Charles Buck Theological Dictionary
Abstinence from food, more particularly that abstinence which is used on a religious account. The Jews had every year a stated and solemn fast on the 1-th day of the month Tisri, which generally answered to the close of our September. This solemnity was a day of strict rest and fasting to the Israelites. Many of them spent the day before in prayer, and such like penitential exercises. On the day itself, at least in later times, they made a tenfold confession of their sins, and were careful to end all their mutual broils.
See Leviticus 16:1-34 : Numb. 29: 7, 12. Leviticus 23:23; Leviticus 23:32 . Individuals also fasted on any extraordinary distress. Thus David fasted during the sickness of his adulterous child, 2 Samuel 12:21 . Ahab, when he was threatened with ruin, 1 Kings 12:27 . Daniel, when he understood that the Jewish captivity drew to an end, 9th and 10th chapters of Nehemiah, Joshua, &c. However light some think of religious fasting, it seems it has been practised by most nations from the remotest antiquity. The Egyptians, Phoenicians, and Assyrians, had their fasts as well as the Jews. Porphyry affirms that the Egyptians, before their stated sacrifices, always fasted a great many days; sometimes for six weeks.

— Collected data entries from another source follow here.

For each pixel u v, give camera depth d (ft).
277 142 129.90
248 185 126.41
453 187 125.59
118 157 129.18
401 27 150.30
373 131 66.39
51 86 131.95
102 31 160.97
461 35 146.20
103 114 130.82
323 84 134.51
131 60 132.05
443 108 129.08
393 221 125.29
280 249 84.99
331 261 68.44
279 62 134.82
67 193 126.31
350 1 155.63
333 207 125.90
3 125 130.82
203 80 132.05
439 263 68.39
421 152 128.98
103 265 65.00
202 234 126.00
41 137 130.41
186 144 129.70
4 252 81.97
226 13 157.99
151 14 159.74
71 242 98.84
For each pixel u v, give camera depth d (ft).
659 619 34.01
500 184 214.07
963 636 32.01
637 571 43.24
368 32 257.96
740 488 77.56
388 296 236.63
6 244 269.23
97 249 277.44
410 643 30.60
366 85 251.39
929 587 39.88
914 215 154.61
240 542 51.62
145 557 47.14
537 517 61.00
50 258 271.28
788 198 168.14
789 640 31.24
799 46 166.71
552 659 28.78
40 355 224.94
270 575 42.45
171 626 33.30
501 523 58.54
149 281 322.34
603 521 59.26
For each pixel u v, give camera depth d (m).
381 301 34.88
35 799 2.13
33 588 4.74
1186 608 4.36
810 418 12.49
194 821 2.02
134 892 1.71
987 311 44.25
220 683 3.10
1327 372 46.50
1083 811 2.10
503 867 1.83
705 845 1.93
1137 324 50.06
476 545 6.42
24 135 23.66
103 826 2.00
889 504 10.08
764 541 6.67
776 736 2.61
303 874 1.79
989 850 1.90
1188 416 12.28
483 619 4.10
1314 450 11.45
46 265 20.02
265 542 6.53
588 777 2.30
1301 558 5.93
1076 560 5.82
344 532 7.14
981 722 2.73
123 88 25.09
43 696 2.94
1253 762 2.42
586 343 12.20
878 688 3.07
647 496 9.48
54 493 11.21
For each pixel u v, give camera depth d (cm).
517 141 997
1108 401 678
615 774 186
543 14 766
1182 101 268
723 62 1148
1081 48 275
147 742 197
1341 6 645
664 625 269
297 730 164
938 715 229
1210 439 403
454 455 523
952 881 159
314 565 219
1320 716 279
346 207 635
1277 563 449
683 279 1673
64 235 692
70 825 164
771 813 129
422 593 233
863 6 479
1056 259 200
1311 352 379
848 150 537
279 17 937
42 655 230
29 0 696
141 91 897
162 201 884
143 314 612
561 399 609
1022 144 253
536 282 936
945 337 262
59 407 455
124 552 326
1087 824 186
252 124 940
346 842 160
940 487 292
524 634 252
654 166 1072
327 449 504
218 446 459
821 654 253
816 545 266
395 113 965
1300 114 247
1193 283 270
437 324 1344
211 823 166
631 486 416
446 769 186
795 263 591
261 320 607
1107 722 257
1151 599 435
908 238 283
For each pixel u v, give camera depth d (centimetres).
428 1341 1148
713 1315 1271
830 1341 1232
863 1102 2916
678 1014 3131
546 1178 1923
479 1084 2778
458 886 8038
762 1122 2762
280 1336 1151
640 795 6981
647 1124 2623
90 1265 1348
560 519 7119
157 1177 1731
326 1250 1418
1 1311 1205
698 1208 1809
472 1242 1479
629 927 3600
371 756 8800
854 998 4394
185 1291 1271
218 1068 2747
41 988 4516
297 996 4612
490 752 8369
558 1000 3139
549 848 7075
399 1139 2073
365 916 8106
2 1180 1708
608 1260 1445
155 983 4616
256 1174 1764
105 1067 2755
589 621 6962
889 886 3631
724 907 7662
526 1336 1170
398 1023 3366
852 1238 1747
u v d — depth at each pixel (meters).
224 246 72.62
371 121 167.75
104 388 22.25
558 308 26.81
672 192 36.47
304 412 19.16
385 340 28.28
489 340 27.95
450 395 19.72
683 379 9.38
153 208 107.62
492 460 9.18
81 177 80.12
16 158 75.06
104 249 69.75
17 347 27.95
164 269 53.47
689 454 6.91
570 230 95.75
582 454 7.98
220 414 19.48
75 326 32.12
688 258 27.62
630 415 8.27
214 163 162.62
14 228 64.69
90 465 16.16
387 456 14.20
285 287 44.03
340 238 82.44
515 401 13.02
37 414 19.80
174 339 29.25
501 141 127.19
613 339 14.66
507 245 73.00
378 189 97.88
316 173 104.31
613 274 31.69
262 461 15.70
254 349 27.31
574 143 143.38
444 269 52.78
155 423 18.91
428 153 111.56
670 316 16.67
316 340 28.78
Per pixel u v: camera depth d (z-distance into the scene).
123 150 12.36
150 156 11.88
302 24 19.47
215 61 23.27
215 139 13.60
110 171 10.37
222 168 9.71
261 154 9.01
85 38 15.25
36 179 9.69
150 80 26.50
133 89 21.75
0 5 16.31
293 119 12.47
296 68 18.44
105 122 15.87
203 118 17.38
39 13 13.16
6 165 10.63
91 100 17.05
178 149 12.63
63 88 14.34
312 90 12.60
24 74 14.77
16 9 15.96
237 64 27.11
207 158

The Greeks observed their fasts much in the same manner. At Rome, kings and emperors fasted themselves. Numa Pompilius, Julius Czsar, Augustus, Vespasian, and others, we are told, had their stated fast days; and Julian the apostate was so exact in this observation, that he outdid the priests themselves. The Pythagoreans frequently fasted rigidly for a long time; and Pythagoras, their master, continued his fast, it is said, for forty days together. The Brachmans, and the Chinese, have also their stated fasts. Every one knows how much fasting has been considered as an important rite in the church of Rome, and the extremes they have run into in this respect.
See article ABSTINENCE. The church of England also has particular seasons for fasting, especially that of Lent, which is to be observed as a time of humiliation before Easter, the general festival of our Saviour's resurrection. Fast days are also appointed by the legislature upon any extraordinary occasions of calamity, war, &c.
See art. ROGATION, LENT. Religious fasting consists,
1. "In abstinence from every animal indulgence, and from food, as far as health and circumstances will admit.
2. In the humble confession of our sins to God, with contrition or sorrow for them.
3. An earnest deprecation of god's displeasure, and humble supplication that he would avert his judgments.
4. An intercession with God for such spiritual and temporal blessings upon ourselves and others which are needful." It does not appear that our Saviour instituted any particular fast, but lift it optional. Any state of calamity and sorrow, however, naturally suggests this.
The propriety of it may appear,
1. From many examples recorded in Scripture.
2. By plain and undeniable inferences from Scripture, Matthew 7:16 .
3. From divine commands given on some occasions, though there are no commands which prescribe it as a constant duty.
4. It may be argued from its utility.
The end or uses of it are these.
1. A natural expression of our sorrow.
2. A help to devotional exercises.
3. Keeping the body in subjection.
4. May be rendered subservient to charity. How far or how long a person should abstain from food, depends on circumstances. The great end to be kept in view is, humiliation for, and abstinence from sin. "If, " says Marshall, "abstinence divert our minds, by reason of a gnawing appetite, then you had better eat sparingly, as Daniel in his greatest fast, " Daniel 10:2-3 . They, however, who in times of public distress, when the judgments of God are in the earth, and when his providence seems to call for humiliation, will not relinquish any of their sensual enjoyments, nor deny themselves in the least, cannot be justified; since good men in all ages, more or less, have humbled themselves on such occasions; and reason as well as Scripture evidently prove it to be our duty, Matthew 9:15 . 1 Corinthians 7:5 . Bennet's Christ. Orat. vol. 2: p. 18, 25; Tillotson's Sermons, ser. 39; Simpson's Essay on Feasting; Marshall on Sanc. p. 273, 274.